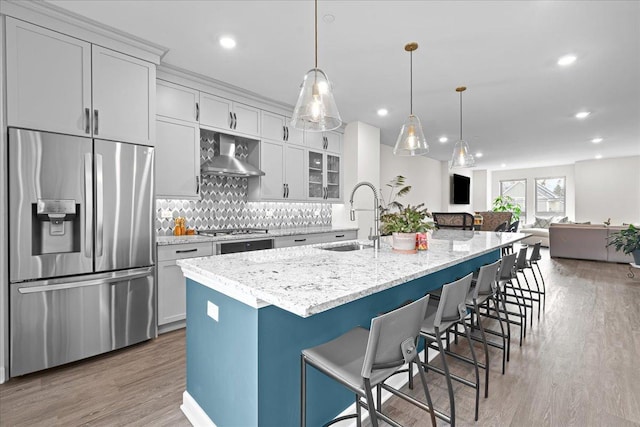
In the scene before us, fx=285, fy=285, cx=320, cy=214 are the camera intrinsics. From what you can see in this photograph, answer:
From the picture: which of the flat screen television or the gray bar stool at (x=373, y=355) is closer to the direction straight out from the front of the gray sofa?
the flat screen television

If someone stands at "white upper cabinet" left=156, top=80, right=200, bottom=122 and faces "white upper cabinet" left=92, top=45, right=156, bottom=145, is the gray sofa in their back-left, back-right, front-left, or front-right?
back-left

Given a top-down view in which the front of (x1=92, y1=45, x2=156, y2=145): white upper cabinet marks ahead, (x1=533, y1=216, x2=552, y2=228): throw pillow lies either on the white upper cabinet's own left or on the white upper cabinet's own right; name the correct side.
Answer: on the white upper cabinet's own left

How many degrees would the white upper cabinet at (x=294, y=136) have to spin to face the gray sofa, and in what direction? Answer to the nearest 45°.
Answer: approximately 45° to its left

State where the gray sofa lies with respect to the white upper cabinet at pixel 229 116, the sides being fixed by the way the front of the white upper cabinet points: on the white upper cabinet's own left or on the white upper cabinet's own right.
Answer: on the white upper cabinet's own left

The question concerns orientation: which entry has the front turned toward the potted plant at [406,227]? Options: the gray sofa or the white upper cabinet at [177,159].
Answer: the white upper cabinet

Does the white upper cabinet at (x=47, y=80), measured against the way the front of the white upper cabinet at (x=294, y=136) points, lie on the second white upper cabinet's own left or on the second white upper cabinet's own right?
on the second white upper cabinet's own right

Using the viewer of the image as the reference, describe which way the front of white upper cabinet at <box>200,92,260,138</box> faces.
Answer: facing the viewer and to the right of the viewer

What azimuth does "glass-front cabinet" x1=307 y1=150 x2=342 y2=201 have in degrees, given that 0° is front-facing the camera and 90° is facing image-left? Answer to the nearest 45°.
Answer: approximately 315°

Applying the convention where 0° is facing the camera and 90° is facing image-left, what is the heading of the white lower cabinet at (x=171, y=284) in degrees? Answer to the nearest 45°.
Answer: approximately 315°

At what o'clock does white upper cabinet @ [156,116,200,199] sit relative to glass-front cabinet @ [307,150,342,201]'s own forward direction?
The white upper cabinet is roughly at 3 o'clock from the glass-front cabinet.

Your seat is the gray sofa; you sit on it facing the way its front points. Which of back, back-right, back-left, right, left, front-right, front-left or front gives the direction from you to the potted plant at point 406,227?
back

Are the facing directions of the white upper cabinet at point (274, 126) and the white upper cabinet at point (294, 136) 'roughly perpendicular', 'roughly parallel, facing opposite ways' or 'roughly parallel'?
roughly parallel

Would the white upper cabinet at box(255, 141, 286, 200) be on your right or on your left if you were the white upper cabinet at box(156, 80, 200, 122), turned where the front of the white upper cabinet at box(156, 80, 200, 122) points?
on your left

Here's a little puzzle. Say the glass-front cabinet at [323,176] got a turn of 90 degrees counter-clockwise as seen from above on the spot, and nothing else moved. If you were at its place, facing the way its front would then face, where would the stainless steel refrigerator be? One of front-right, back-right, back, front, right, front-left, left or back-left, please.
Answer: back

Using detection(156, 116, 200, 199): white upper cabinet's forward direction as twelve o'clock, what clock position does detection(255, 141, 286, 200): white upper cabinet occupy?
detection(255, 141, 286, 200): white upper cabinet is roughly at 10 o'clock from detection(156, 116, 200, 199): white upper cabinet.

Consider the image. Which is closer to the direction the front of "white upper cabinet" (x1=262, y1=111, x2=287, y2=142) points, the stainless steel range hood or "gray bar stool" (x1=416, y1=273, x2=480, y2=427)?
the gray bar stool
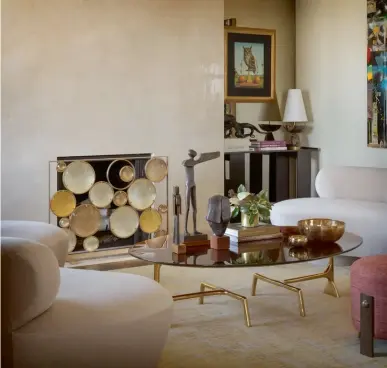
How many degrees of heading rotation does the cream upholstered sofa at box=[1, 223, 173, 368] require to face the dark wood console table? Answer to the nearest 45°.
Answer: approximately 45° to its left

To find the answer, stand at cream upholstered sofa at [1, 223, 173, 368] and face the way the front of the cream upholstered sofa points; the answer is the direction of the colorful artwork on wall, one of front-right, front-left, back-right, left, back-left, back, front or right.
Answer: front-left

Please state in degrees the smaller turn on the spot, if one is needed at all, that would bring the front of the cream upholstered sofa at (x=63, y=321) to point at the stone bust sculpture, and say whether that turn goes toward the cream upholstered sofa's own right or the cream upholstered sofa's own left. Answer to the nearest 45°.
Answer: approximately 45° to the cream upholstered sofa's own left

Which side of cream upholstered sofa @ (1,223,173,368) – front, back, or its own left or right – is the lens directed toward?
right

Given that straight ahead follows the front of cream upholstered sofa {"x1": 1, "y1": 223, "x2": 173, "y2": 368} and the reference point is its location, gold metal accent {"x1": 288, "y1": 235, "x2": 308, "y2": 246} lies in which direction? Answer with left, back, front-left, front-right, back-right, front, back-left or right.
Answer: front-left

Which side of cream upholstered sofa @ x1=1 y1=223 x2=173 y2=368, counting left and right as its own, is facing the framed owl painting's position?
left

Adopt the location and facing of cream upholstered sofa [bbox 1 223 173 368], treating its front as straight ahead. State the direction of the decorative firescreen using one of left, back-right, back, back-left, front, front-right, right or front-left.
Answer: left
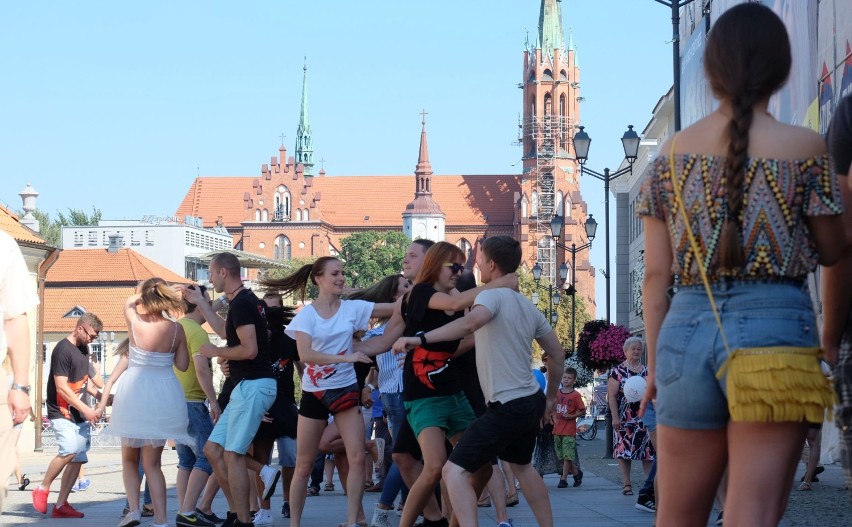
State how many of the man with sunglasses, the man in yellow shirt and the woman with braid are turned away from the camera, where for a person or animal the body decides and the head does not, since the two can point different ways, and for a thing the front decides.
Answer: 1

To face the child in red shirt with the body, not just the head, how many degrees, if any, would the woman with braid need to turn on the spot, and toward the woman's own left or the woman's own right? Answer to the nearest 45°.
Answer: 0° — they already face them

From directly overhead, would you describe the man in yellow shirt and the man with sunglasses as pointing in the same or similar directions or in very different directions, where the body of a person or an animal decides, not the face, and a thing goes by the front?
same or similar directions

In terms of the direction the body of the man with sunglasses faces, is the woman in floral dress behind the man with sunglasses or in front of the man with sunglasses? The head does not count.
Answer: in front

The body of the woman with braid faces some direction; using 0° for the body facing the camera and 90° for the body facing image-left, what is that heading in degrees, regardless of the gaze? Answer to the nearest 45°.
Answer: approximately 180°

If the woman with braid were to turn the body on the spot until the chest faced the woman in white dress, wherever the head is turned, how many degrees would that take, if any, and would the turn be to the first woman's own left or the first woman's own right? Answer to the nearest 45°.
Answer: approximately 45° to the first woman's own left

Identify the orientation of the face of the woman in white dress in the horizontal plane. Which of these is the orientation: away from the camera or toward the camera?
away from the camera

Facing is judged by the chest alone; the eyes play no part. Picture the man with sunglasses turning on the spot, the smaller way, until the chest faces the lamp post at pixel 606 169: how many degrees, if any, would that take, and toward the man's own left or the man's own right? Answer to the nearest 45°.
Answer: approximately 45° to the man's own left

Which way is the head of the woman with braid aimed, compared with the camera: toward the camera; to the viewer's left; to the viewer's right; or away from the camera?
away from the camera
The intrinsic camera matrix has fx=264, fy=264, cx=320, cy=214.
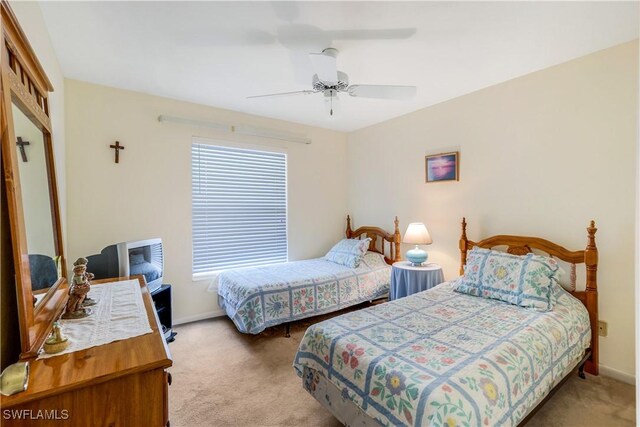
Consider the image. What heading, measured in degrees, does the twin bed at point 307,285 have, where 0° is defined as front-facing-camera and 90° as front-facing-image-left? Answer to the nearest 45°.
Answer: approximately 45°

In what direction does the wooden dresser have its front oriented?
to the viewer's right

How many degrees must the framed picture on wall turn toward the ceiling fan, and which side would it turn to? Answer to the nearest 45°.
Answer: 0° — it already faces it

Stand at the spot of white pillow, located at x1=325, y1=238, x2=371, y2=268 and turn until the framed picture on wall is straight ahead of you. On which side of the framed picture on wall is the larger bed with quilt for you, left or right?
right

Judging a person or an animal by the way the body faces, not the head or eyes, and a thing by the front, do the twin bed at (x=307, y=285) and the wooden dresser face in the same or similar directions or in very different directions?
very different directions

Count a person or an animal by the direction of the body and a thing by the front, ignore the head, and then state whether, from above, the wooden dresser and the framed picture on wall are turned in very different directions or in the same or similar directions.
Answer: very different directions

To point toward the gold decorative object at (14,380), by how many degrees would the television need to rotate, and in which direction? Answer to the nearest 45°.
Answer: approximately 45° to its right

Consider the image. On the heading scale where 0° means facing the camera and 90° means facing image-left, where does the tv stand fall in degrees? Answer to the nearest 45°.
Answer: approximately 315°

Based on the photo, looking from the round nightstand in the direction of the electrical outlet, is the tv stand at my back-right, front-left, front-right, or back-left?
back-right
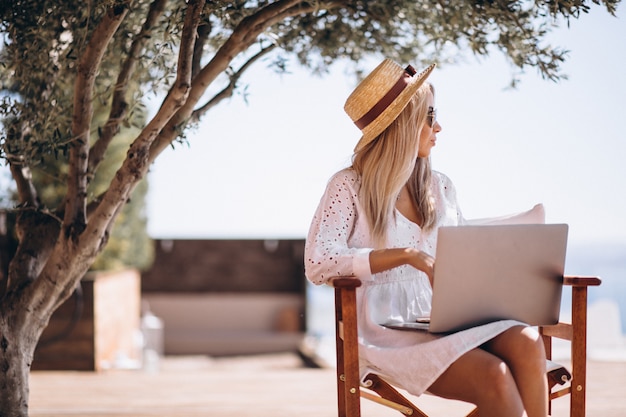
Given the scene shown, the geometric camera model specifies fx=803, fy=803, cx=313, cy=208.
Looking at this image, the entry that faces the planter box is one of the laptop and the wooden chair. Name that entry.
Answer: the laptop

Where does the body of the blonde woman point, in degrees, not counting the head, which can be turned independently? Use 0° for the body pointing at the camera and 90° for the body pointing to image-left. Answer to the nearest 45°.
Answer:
· · · · ·
__ACTION ITEM__
Start at the line containing "If the woman" and stop after the line containing "Answer: approximately 45° to the man's". Rewrite only those lines, replacing "chest" with "torso" and changing nothing else.

__RESULT FOR THIS TASK__
If the woman with braid were to turn the body on the spot until the torso faced the woman in white dress, wherever the head is turned, how many degrees would that take, if any, and would the turn be to the first woman's own left or the first woman's own right? Answer to the nearest 45°.
Answer: approximately 45° to the first woman's own left

Identify the orientation of the face of the woman in white dress in the horizontal plane. Which of these is the orientation: away from the camera or toward the camera?
away from the camera

Facing is judged by the torso alone; the eyes play no part. Picture the man with sunglasses turning on the spot, the smaller way, until the torso faces the lamp post at pixel 606 169: how many degrees, if any, would that take, and toward the man's own left or the man's own right? Answer to the nearest 45°.
Answer: approximately 45° to the man's own left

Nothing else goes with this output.